Outra maneira de economizar água é por meio da sua reutilização para atividades que não exijam potabilidade. Em áreas urbanas e industriais, a adoção dessas medidas vem aumentando nos últimos anos. As atividades agropecuárias também podem estabelecer o uso mais consciente, como o tratamento de dejetos animais para a produção de gás, energia e posterior reuso da água.
Em sistemas de produção irrigados, podem ser utilizadas técnicas de irrigação deficitária, onde a demanda hídrica da planta não é plenamente atendida, mas somente o mínimo economicamente viável. O segredo é o manejo adequado do potencial de água no solo, utilizando sensores capazes de identificar os limites estabelecidos como suas capacidades mínima e máxima de retenção de água; ou medindo o fluxo de seiva das plantas, que monitora a atividade estomática, relacionada às estruturas que regulam a evapotranspiração e fazem parte do processo de fotossíntese. Essas técnicas devem estar sempre associadas a tecnologias para monitoramento climático, provendo dados de ajustes para as condições locais, permitindo manejos mais precisos.

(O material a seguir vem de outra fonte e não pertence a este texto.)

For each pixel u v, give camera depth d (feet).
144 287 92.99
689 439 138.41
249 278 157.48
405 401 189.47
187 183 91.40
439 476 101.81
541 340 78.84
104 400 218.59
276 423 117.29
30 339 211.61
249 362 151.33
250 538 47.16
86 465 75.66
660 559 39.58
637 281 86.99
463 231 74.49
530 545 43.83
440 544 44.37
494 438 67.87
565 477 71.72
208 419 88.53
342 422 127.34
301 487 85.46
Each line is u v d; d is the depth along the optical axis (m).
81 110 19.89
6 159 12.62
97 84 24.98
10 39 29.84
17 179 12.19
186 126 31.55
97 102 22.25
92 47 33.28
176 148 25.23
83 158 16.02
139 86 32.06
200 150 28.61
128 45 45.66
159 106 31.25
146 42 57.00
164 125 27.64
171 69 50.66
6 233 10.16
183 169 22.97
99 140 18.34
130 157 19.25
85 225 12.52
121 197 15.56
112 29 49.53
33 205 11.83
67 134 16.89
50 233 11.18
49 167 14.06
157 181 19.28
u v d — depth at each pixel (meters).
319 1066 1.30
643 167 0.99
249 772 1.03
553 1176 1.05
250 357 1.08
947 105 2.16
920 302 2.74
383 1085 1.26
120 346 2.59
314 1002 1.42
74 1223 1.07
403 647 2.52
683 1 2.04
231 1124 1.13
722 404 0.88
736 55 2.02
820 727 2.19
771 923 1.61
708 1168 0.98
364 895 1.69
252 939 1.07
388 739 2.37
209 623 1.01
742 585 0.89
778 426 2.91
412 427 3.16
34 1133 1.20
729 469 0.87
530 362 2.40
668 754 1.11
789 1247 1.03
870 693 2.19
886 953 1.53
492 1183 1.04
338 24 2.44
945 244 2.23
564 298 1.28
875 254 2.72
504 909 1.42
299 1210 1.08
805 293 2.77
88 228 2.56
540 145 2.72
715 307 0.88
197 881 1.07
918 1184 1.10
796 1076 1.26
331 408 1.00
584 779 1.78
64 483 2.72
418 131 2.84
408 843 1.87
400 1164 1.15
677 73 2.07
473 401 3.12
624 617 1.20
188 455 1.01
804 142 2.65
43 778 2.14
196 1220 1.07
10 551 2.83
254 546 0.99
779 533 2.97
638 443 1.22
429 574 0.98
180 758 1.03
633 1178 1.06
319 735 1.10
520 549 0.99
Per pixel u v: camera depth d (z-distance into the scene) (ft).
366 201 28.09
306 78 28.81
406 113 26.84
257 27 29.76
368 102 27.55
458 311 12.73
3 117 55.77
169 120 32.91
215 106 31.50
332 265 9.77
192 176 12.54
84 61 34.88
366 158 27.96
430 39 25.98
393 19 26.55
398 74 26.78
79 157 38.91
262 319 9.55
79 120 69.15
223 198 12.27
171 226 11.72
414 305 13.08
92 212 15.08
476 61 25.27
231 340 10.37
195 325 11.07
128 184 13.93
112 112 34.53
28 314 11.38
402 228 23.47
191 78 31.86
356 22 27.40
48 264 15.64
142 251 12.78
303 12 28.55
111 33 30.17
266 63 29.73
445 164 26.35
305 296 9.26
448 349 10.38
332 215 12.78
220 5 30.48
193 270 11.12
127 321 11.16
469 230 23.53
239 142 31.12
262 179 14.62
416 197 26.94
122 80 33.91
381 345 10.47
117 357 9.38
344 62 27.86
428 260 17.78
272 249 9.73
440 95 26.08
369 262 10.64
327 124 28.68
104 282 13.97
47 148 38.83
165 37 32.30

Outra estratégia para usar menos água na produção irrigada é o uso de sistemas mais eficientes em sua condução, como microaspersão e gotejamento, que têm eficiência maior que 90%, ao invés de sistemas menos eficientes, como canhão autopropelido, com eficiência menor que 80%. Essa estratégia, aliada aos corretos dimensionamento, monitoramento e manutenção do sistema, é muito eficaz em reduzir o volume de água utilizado pela irrigação. Vale lembrar que a eficiência de um sistema de irrigação também envolve a adequação de seu uso. Para isso, é preciso conhecer quando e como deve ser feita a irrigação de salvamento, a irrigação suplementar e a irrigação plena.
Irrigação de salvamento
Ocorre em regiões em que a demanda hídrica da cultura é quase totalmente atendida, necessitando da irrigação devido à ocorrência de veranicos ou estiagens de curta duração. Utiliza principalmente sistemas portáteis e móveis, como o canhão autopropelido, devido à maior praticidade e necessidade pontual.
Irrigação suplementar
Deve ser praticada em regiões em que a demanda hídrica da cultura é parcialmente atendida, mas há necessidade de irrigar devido à ocorrência de uma estação seca bem definida e com maior duração. Nessa situação, é mais recomendado utilizar sistemas fixos e de alta eficiência, como aspersão convencional, pivôs centrais e lineares.
Irrigação plena
Ocorre em regiões áridas ou semiáridas, em que a demanda hídrica da cultura nunca é atendida, necessitando da irrigação para garantir a produção. Essas regiões são deficientes em recursos hídricos, exigindo sistemas mais eficientes na utilização de água e energia, como os sistemas de irrigação localizada.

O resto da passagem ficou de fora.